UnitedHealth Group is shutting down its Optum Virtual Care telehealth business.

Employees were notified of the shutdown on Thursday (April 18), and some were told that their last day would be in July, Seeking Alpha reported Tuesday (April 24), citing a paywalled article by Endpoints News.

Reached for comment by PYMNTS, a UnitedHealth Group spokesperson provided an emailed statement saying that the company will support the affected team members with job placement resources and, wherever possible, deploy them in any open roles.

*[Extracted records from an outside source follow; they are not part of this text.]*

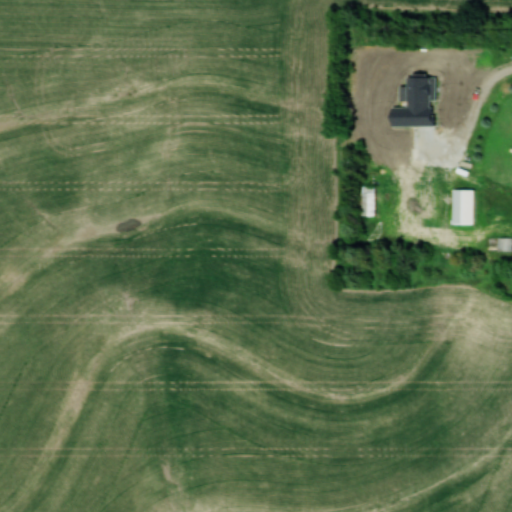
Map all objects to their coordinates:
building: (437, 96)
road: (476, 122)
building: (373, 199)
building: (428, 204)
building: (468, 206)
building: (506, 243)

“Virtual care has been and will continue to be a core part of our comprehensive, integrated care delivery model designed to provide care to people where, when and how they prefer,” the statement said.

“As an enterprise, we are committed to providing patients with a robust network of providers for virtual urgent, primary and specialty care options,” the statement added. “We continually review the capabilities and services we offer to meet the growing and evolving needs of our businesses and the people we serve.”

Optum Virtual Care offers round-the-clock care via virtual visits with board-certified physicians and nationally certified nurse practitioners, according to a web page devoted to the offering. It is available in all 50 states.

PYMNTS Intelligence found in May 2022 that telehealth use was down at that point from the spike it saw in 2020 and 2021. In 2022, a growing number of people were returning to doctors’ offices after the pandemic.

By July, PYMNTS Intelligence found that consumer participation in telehealth had ranged between 30% and 40% from January 2022 to that time. That percentage of people were participating at least monthly in telemedicine appointments.

Another provider of telehealth services, Amwell, said in February that it saw telehealth usage dip in 2023. The hybrid care delivery enablement platform saw 1.6 million visits in the fourth quarter of 2023, down from 1.7 million in the same quarter in 2022.

The company attributed the decline to a milder flu season. Amwell Chief Financial Officer Robert Shepardson said during a Feb. 14 earnings call: “Last year’s early and severe flu season did not repeat this year.”